Epidemiology and antibiotic susceptibility of multidrug-resistant Staphylococcus aureus in nosocomial and community acquired infections in southeastern Algeria


  • Samiha AIDAOUI Department of Microbiology, Faculty of Natural and Life Sciences, University of Mentouri Brothers Constantine 1
  • Abla Hecini-Hannachi




methicillin, antibiotic resistance, Multidrug resistant, glycopeptides, staphylococci


Bacterial nosocomial and community acquired infections due to the emergence of drug-resistant pathogens cause high morbidity and mortality worldwide in humans.

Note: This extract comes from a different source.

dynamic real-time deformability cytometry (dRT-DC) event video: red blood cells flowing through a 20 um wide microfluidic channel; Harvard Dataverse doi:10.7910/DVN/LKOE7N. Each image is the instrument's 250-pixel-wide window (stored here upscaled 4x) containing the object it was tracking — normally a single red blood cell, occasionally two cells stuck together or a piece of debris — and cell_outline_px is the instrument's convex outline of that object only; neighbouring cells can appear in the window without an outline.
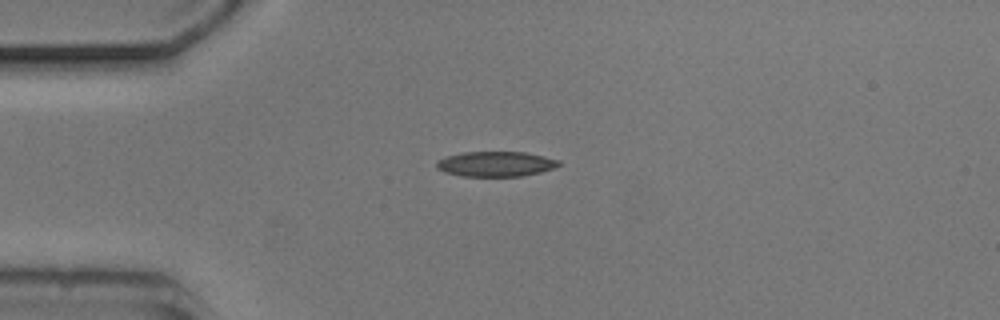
{"species": "common noctule bat (a hibernating species)", "species_latin": "Nyctalus noctula", "temperature_condition": "cold", "stored_images_in_passage": 32, "camera_frame_rate_fps": 3000, "um_per_image_px": 0.085, "animal": {"sex": "male", "body_mass_g": 20.5, "forearm_length_mm": 52.5}, "frame": {"image": 1, "passage_image": 1, "time_ms": 0.0, "image_size_px": [1000, 320], "cell_outline_px": [[560, 164], [552, 168], [540, 172], [520, 176], [460, 176], [444, 172], [436, 168], [436, 160], [444, 156], [464, 152], [524, 152], [544, 156], [560, 160]], "centroid_in_image_um": [42.08, 13.93], "position_along_channel_um": 42.9, "area_um2": 17.92}}
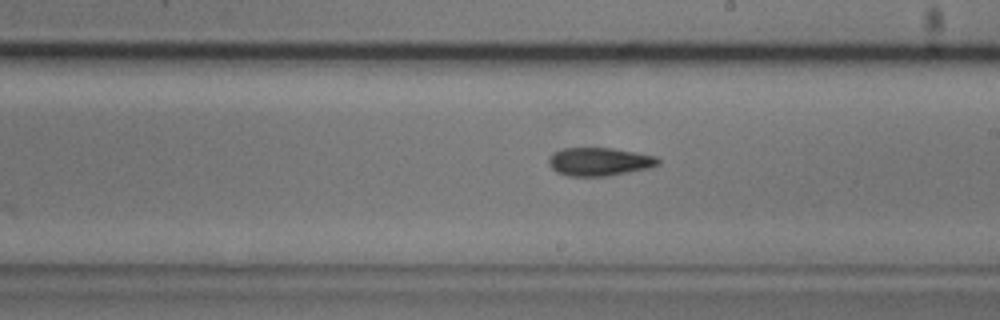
{"frame": {"image": 2, "passage_image": 18, "time_ms": 5.667, "image_size_px": [1000, 320], "cell_outline_px": [[660, 164], [648, 168], [608, 176], [568, 176], [556, 172], [548, 164], [548, 160], [552, 152], [564, 148], [612, 148], [636, 152], [656, 156], [660, 160]], "centroid_in_image_um": [50.93, 13.74], "position_along_channel_um": 238.1, "area_um2": 18.09}}
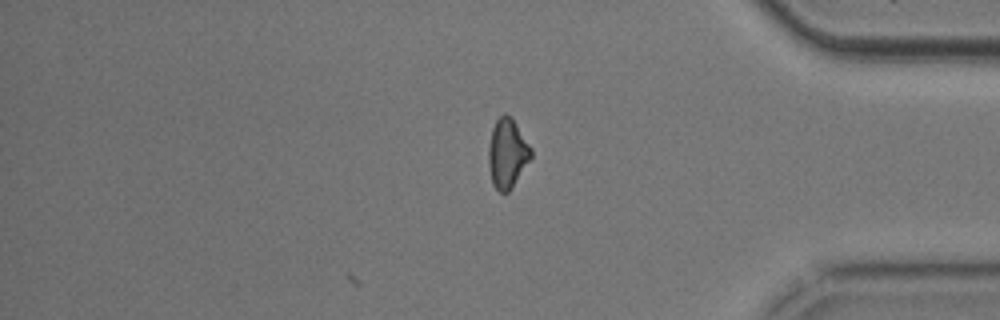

Staphylococci are number one among the Gram-positive bacteria responsible for multiple infections in hospitals. In this survey, we determined the epidemiological aspects of Multi-drug-resistant – Methicillin resistant Staphylococcus aureus (MDR-MRSA) strains as well as antimicrobial susceptibility profile to different families of antibiotics. 80 MDR-MRSA strains were isolated from different pathological origins, during the period from August 2019 – August 2020. The isolation and the identification of S.aureus strains were based on conventional methods. Methicillin resistance was verified for each strains by using a disc of oxacillin (5μg) or cefoxitin (30μg) .The antibiotic susceptibility testing was performed by disc diffusion method on Mueller Hinton agar and evaluation of minimal inhibitory concentrations (MICs), according to Clinical & Laboratory Standards Institute (CLSI). The study has shown that 80 MRSA strains were identified among the 125 S. aureus strains isolated (64 %). The majority of staphylococci come from pus (67,5%) followed by the blood culture (27,5%). 31,25% come mostly from intensive care unit with a percentage of 72% in adults, including 62,5% of cases recorded in females. The MRSA strains show multidrug resistance to different antibiotic families. We identified seven MRSA strains expressing reduced glycopeptides susceptibility. MRSA is important and serious pathogens in human infections, continued monitoring of susceptibility profiles of these pathogens to important antibiotics is required for a better therapeutic approach against nosocomial and community acquired infections caused by MDR-MRSA.